I think too many of us are guilty of settling. We undervalue ourselves. We accept far less than we deserve. We look for someone else to fill our voids. We get older, we panic, we worry that this might be as good as it’s ever going to get. We look to fill the empty space in our beds and our hearts. And inevitably, we find the wrong person. Because how could we find the right one, when we’re feeling so anxious and pressured and lonely?
Fast forward, and we find ourselves tied to people, having made vows to cherish and love each other until DEATH do us part; only to file for divorce six months later because we just weren’t feeling it anymore. And we can’t seem to figure out where it all went wrong.
What the f*ck is up with that?
We treat marriage like we do getting a new outfit. We set our eyes on it, have to have it, wear it maybe a few times and hold onto it for a few years, until we get bored/it shrinks/we put on weight/it goes out of fashion, and we decide it’s time to let it go. Who cares though? We’ll go out and get a new outfit tomorrow.
When did that start being okay?
When did divorce become the norm? I know that sometimes, for whatever reason, things don’t work out. Sometimes, love is destined to fall apart, despite our best efforts. But when did we stop trying? When did we convince ourselves that forever would be a daily bed of sweet-smelling roses? When did we start believing that love isn’t worth all the hard work, struggles, and pain that go with it?
We’re Gen Y: we rely on Google to find all the answers to our questions, we rely on Facebook to remember all of our loved ones’ birthdays, and we rely on our smartphones to simply make it through the day. We expect everything to be easy, and too many of us simply give up when we realize that it’s not. We give up on marriage, because it’s probably one of the hardest things that anyone of us will ever go through in our lives.
I also believe that, for some strange reason, people choose to date people they know are not right for them. When I date someone, I have to be able to see a real future with them, pretty much from the get-go. I don’t understand people out there who choose to stay in relationships that are just meh. Relationships that lack fireworks; relationships that are clearly toxic.
There are many things in life that promise to be mediocre, but love is absolutely not one of them. It’s so very, very rare. And you owe it to yourself to at least open up to the possibility of finding it.
Don’t stick with something just because it’s okay.
Who wants okay? I sure as hell don’t. You should be picky when it comes to dating. And if you can’t see yourself marrying the person across the table from you on date number one, then ask yourself why the hell would you want to go on date number two? You might dismiss that as ridiculous, but if you aren’t that into them now, and can already see multiple things you don’t like, what makes you think all of that is going to disappear in the future? Imperfections and flaws only magnify in time.
Take a moment. Close your eyes and imagine your perfect partner. Imagine what they look like, what they do, and who they are. Now tell yourself about the person you just described. Were they kind? Were they funny? Were they confident? Were they loving? Well guess what? You have to be that person. You have to choose to be kind, and funny, and confident, and loving. You have to choose to be those things every day. That is how you will meet the love of your life.
Maybe you haven’t met them just yet; and that’s okay. Some of us just aren’t ready yet. Some of us are meant to be discovering other parts of what life has to offer us right now. So don’t rush into anything with anyone out of fear of getting left on the shelf. So what if you’re the only single one left out of all your friends? I’m sure there are days when all of them wish they still had the freedom that you do, so just enjoy it! Don’t get married because everyone is doing it. Get married when you meet someone who you cannot imagine living a single day without; someone who makes life even better than it already is.

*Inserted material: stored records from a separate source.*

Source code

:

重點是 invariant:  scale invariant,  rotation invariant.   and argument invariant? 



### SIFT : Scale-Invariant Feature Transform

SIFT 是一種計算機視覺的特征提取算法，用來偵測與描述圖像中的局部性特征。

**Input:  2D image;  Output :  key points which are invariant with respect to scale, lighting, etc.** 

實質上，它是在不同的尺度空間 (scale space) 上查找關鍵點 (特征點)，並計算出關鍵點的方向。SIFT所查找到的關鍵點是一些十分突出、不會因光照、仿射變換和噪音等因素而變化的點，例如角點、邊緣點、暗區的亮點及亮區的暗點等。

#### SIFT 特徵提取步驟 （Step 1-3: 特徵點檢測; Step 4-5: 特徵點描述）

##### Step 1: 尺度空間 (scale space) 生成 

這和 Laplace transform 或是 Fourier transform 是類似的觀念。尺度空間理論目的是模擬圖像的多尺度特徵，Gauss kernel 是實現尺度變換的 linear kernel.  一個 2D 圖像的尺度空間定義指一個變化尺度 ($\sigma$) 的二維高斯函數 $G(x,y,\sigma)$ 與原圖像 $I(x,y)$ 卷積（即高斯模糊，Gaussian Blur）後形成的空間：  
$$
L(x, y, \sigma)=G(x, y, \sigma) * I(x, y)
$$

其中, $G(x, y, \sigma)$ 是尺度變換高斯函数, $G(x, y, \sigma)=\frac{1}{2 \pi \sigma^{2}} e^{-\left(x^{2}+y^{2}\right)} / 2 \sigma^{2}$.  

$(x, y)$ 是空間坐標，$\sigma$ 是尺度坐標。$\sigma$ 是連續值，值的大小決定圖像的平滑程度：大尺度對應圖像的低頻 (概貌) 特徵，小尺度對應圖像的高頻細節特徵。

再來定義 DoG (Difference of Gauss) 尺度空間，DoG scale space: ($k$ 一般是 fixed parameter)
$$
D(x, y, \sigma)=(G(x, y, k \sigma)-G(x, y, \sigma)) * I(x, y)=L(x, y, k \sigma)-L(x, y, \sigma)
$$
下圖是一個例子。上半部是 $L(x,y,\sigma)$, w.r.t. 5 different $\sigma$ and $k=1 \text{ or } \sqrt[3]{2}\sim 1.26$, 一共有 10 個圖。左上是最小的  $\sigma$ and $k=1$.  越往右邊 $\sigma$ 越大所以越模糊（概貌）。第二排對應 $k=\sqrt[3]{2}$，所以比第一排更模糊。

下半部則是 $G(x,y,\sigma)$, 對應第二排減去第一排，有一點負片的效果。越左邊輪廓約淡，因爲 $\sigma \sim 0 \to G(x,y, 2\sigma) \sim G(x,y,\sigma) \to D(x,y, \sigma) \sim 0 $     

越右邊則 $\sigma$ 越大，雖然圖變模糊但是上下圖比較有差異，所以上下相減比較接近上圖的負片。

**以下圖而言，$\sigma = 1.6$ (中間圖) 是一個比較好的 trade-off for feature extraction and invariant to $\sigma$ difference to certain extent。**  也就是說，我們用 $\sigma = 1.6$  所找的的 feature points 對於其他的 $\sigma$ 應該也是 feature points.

I’ll tell you one thing – if I get married, that is IT. I vow to do that once, and only once. Call me an optimist, or a clueless dreamer, but I don’t want to experience that with more than one person. For me, marriage is still this sacred and beautiful promise that is made between the hearts of two people. It’s not something any of us should enter into carelessly.
It’s vowing to love each other through the ups and the downs; through everything.
And if maintaining a successful marriage for a large part of our lives was easy, then it wouldn’t be so damn special to see. Nothing worth having in this life will be easy. It’s time we all woke the hell up and realized it.